I think I write about spring break every year at this time. I offer up some self-absorbed musing about how burned out I am. About how I’m looking forward to gluttony and sloth.
My biorhythms are attuned to academic calendars and, whether as a high school teacher or a professor, spring break has always been a heavy sigh. A little respite in a sea of too much activity for too little pay. Of course it isn’t about the pay. It can’t be. The pay doesn’t actually pay. It just pretends to pay. Beware the lure of empire.
At least, in some ways, I’m predictable. For the moment. Predictability never lasts long. A great writer once wrote about that.
***
What a self-absorbed link that was! Always trying to push my books, I guess. But, all profitability aside, I am proud of that little book. It isn’t about money or fame for this humble, self-absorbed Samuel, it is about making something worth making. Always has been and always will be.

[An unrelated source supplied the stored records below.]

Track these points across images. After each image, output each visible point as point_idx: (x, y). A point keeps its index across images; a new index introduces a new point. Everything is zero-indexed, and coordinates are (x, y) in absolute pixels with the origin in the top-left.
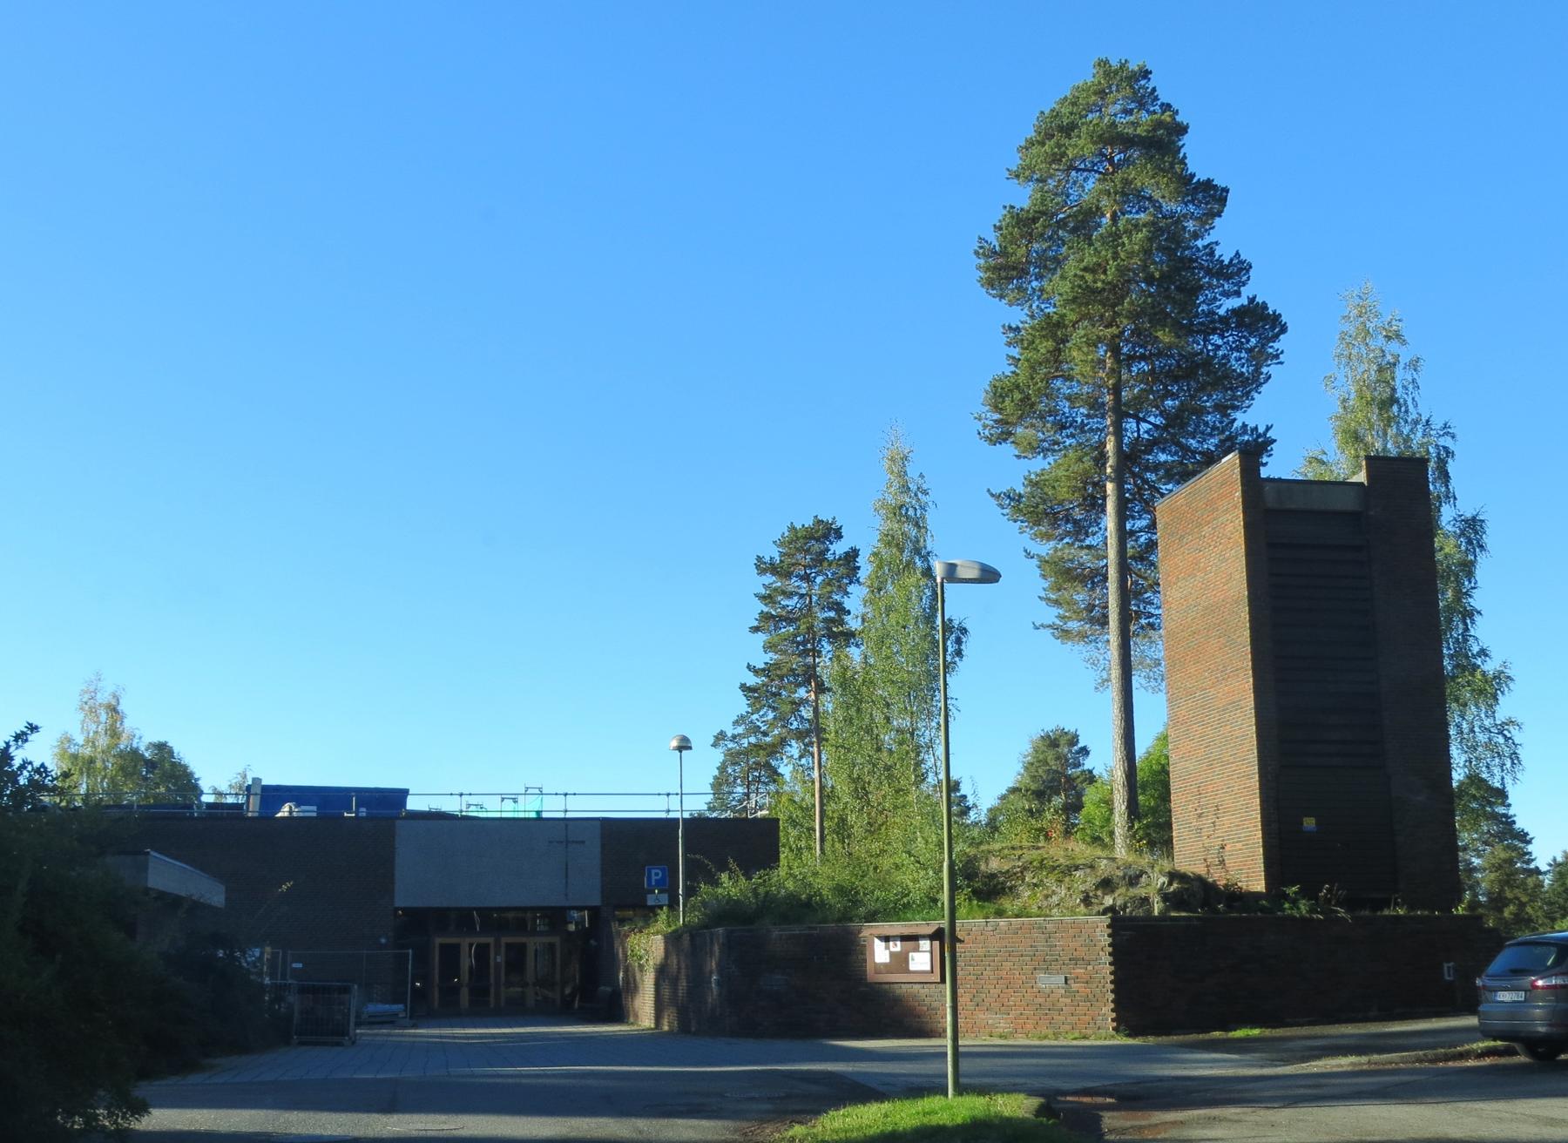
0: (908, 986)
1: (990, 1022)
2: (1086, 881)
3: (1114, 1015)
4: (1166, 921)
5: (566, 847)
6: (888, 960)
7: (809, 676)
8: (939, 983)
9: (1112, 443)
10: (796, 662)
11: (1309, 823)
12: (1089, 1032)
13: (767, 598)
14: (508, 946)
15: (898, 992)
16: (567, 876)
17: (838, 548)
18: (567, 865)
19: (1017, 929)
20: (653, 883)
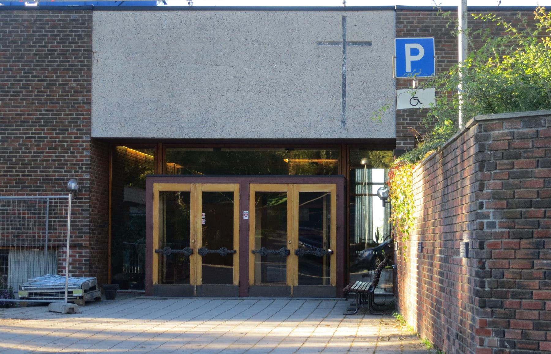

I’ve been stumbling along with some new writing. Writing that feels like a riff on my other writing. Kurt Vonnegut wrote that all of his writing was a response to the writing that came before it. That’s an improvisational way to imagine creating works of art. Neil Young once said, during a concert, that it was all one song. I like that. Everything is connected, even if it is exactly different.
My new writing has been about my father, about my anxiety, and about a witch. Confusing, right? There’s a blur of genre happening in what I’m putting down. I’m at about 70,000 words and I have no idea what the book is about, other than it feels like a sequel to this and to this. And a response to this current moment. And what a moment it is.
I’m not strategic. I don’t spend much time worrying about genre. I do, however, spend lots of time at my computer. Tapping away at keys. Trying to make something that, at least to me, feels like it is worth making.
That’s all any maker of things can do, I suppose. And all of us are makers. Made in our maker’s image.
***
I rarely travel during spring break. Or, I should say, we rarely travel during spring break. It is hard to get away from the multiplicity of family. Little trips to St. Louis or Pittsburgh, sure, but I’m taking about real vacations. Get on a plane, sit near a beach vacations. Our bank account is too humble for luxurious excursions. This is especially true right now. In this economy???
I suspect we will spend some lazy time around Iowa City. Maybe go to some restaurants. I’ll probably head to a coffee shop. Spend some time making more of the things that I’m usually making.
It really has been an intense couple of months. I feel some anxiety in my body about work. Thankfully, these days, I understand that anxiety as anxiety. It is what it is. I am okay, I am not okay, and that is okay. That’s a line that I just keep using. I bet I could write one hell of a self-help book if I could ever get my genres straight. Alas, poor Yorick, that is not my fate. I’ll keep making what I’m making until I can’t make anymore. Or, in the words of the venerable Kurt Vonnegut, I’ll keep writing what I must until I bodily-bust.